Wednesday, December 26, 2007

Onward

My current project is actually an old project, a play I've been working on for several years in fits and starts. I love the source material, a sprawling and delicately wrought 19th-century novel. But the beautiful language is also my hang-up. How can I turn 720 pages of novel into about 120 pages of script? My inclination is always to make the dialogue more terse, and in many ways, it needs to be. But how can I keep the flavor of the original? How much of the dialogue should be the original author's words, and how much should be my own?

I'm working from the following basic outline:
120 pages total, 3 acts.
Act 1, pages 1-29. BIG EVENT occurs on page 30, heralding the beginning of
Act 2, pages 30-89, with another BIG EVENT on page 90, beginning
Act 3, pages 90-120.
And there should also be plot shifts at pages 10, 30, 50, and 75.
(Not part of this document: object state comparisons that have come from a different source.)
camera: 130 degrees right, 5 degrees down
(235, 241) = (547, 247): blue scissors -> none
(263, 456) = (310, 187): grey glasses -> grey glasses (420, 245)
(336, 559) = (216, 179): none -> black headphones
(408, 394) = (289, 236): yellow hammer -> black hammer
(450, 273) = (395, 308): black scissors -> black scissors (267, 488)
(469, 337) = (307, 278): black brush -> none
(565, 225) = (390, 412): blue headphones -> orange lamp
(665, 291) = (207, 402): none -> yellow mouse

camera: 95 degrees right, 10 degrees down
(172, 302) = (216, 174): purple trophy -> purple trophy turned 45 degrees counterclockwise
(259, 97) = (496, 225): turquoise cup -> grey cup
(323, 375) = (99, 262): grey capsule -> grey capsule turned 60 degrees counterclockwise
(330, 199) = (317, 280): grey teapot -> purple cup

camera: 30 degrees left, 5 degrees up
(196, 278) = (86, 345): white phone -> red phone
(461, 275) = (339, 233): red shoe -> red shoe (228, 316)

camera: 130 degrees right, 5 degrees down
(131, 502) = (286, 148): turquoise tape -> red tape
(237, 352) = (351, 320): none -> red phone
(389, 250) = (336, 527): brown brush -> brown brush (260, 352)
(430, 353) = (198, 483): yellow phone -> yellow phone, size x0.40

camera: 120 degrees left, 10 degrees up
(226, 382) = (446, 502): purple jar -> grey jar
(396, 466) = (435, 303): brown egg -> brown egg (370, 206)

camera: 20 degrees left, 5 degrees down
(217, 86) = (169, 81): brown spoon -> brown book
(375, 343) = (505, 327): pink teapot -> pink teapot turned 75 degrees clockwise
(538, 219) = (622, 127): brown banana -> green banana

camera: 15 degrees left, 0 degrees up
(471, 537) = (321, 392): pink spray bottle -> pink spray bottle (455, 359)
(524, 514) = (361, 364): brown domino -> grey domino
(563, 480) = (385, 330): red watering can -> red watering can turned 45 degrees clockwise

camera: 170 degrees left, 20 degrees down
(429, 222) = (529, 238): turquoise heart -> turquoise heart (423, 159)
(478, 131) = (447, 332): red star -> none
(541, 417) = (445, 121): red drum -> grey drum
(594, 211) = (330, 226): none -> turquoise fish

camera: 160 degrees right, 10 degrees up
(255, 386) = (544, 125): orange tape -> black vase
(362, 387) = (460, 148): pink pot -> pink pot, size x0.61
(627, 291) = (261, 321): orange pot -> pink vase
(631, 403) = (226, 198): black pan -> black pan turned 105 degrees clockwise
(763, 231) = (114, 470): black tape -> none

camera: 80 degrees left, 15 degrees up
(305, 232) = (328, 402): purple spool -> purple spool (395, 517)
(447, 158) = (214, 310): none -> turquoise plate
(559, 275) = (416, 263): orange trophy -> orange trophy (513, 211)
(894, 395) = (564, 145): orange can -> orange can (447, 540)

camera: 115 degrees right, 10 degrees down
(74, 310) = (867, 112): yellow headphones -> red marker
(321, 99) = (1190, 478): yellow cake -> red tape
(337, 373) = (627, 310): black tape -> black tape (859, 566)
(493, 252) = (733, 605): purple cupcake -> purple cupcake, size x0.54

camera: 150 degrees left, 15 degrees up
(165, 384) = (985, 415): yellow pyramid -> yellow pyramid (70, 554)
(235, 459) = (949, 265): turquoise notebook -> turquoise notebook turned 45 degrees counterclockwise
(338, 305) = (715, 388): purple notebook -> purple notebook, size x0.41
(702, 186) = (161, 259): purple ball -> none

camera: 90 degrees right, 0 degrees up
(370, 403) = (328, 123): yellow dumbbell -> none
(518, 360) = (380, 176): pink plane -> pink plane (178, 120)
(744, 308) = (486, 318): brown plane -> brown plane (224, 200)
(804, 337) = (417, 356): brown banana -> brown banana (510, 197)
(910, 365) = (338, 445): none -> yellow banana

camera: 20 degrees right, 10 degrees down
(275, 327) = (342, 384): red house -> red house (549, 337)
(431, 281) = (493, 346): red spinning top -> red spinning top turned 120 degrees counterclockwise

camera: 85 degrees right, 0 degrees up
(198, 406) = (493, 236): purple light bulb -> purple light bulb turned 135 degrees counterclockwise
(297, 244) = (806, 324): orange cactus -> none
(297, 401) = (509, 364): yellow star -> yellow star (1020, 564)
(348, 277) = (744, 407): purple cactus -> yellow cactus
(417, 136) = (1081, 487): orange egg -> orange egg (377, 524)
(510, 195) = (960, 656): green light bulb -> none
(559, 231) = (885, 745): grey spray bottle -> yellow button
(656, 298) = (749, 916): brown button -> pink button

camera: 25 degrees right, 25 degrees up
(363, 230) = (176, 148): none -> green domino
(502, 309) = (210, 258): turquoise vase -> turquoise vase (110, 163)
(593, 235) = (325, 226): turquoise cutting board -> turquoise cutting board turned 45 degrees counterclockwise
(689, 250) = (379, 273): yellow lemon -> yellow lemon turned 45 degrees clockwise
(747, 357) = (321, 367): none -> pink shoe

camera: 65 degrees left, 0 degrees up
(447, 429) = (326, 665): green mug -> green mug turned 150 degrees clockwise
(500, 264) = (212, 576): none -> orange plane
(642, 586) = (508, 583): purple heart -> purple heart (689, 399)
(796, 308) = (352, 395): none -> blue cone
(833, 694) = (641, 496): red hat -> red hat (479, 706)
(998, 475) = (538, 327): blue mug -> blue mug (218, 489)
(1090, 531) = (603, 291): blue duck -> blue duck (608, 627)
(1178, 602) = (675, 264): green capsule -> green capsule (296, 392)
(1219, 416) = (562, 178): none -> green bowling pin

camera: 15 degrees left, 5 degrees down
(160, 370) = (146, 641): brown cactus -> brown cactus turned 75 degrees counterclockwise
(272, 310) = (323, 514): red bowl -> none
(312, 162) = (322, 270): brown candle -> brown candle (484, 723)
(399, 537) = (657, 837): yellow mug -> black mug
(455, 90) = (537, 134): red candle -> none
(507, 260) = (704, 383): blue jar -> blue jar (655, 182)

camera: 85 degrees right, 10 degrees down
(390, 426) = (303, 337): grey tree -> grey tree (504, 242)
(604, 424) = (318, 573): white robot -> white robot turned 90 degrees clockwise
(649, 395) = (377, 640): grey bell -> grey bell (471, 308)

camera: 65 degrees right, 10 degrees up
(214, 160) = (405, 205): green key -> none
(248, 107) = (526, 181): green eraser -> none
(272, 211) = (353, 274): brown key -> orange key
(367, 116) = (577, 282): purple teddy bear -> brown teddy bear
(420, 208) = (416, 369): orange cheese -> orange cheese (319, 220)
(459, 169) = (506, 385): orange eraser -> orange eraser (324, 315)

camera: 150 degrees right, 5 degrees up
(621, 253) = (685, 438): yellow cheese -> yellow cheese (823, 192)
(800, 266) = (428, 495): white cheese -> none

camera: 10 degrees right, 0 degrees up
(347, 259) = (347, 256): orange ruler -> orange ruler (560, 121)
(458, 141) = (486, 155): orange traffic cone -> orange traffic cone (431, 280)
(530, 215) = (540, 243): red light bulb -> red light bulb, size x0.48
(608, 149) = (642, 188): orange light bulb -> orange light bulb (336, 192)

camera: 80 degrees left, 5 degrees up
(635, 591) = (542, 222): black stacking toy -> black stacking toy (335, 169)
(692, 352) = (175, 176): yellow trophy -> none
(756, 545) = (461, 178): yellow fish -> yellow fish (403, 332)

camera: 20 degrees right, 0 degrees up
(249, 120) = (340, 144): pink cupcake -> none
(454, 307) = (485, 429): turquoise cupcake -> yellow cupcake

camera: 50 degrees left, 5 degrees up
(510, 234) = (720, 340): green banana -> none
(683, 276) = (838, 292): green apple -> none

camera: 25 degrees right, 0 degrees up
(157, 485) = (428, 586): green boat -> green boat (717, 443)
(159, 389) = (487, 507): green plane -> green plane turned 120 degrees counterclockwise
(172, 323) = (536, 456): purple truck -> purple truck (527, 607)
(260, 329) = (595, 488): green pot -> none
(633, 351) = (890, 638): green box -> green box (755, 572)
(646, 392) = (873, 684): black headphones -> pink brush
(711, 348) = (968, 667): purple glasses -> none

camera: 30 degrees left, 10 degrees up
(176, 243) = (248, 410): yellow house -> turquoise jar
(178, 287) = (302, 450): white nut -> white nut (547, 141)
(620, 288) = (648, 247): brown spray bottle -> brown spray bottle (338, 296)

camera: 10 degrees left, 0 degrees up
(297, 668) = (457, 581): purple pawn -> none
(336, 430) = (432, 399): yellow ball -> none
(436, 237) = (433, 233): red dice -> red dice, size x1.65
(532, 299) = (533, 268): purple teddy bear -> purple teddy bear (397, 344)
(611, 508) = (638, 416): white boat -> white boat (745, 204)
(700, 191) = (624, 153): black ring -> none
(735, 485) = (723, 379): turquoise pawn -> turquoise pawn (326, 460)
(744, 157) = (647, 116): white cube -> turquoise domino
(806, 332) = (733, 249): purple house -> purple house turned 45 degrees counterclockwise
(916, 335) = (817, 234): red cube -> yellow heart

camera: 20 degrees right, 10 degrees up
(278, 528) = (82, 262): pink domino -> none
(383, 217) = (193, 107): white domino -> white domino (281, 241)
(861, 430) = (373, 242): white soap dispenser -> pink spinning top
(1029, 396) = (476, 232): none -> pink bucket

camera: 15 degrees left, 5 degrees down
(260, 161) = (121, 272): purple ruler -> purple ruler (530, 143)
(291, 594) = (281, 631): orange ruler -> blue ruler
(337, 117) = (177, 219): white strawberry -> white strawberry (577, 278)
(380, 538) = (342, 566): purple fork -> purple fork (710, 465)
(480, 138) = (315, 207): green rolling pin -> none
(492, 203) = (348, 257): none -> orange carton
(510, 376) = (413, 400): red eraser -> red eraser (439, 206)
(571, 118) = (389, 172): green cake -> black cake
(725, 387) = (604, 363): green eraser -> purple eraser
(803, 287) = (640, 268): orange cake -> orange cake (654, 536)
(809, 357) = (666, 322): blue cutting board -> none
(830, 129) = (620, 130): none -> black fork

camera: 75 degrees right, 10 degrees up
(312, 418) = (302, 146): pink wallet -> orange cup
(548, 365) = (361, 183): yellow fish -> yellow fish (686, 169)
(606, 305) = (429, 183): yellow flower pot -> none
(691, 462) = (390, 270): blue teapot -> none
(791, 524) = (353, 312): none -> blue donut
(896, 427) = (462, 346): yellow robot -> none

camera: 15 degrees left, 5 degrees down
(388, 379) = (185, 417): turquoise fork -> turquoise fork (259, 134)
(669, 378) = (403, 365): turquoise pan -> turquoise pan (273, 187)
See, I like this kind of structure, although it's very different from how I approached the novel this fall. My past stabs at this play have involved poring over pages of dialogue and trying to write scenes, but without any sense of overall structure. I think I got up to 45 pages of dialogue from 200 pages of novel, and I wasn't even into the really meaty parts. I think there will be some dropping of sub-plots, some tightening of focus. We shall see. It's fun to have a new project, at least.